The article highlights how networks in the 5G era must provide more flexible and intelligent O&M as services increase and networks become more complex. Huawei addresses O&M requirements in the 5G era in many aspects. Huawei uses service traffic optimization technologies to maximize network values, E2E service deployment solution to improve deployment efficiency, automatic network configuration solution to simplify network upgrades, and energy consumption management to reduce power consumption costs by adjusting the transmit power during off-peak hours.

Conclusion

“5G is a new frontier that will connect people and things on a massive scale. In order to achieve this, a completely new mobile data network will need to be built that caters to the multitude of applications 5G offers. This new network will require a multi-gigabit high capacity, extremely low latency, and flexible SDN managed mobile backhaul component – and this is exactly what the recent innovations in microwave have achieved. Microwave manufacturers, together with carriers, are building solutions that not only meet these challenges, but scale into the foreseeable future.”
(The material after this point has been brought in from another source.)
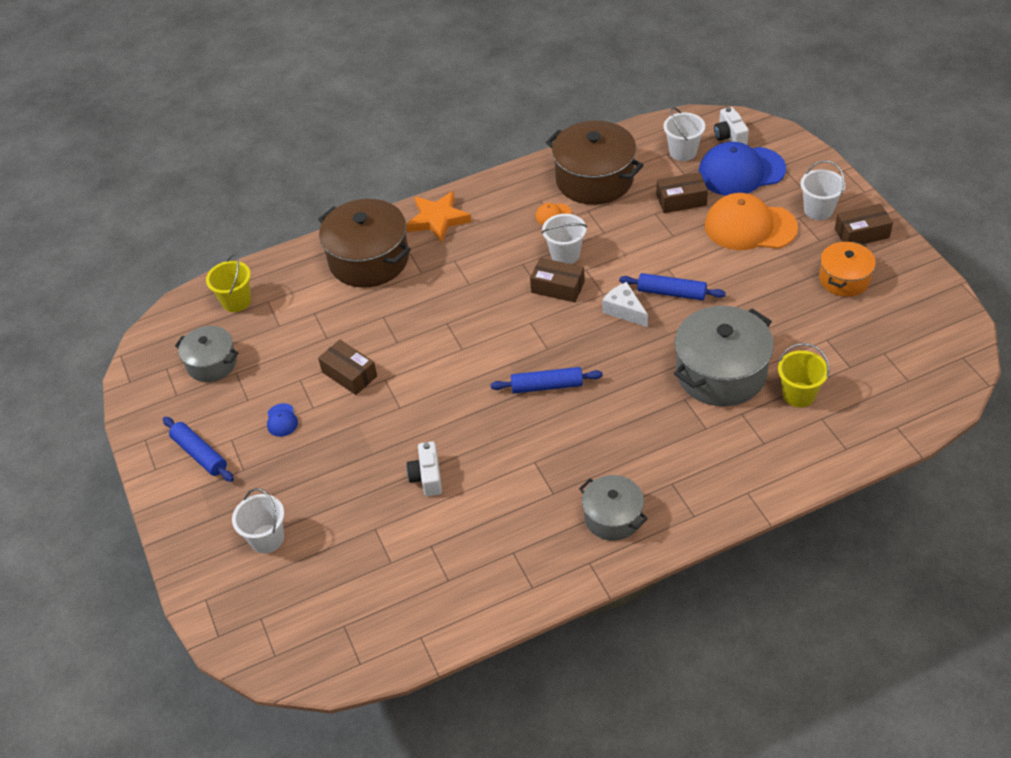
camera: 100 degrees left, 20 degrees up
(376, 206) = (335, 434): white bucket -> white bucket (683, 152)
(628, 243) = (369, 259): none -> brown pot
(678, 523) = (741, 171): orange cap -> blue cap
“Leading microwave manufacturers have 5G strategies in place, each meeting various needs of the highly anticipated 5G network today and for the foreseeable future.”

Huawei’s “#Multi-wave, ready for 5G” strategy puts Huawei at the forefront of microwave #5G backhaul evolution. This will allow us to help our customers achieve tackle high bearer requirements in the 5G era and confidently meet any future challenges.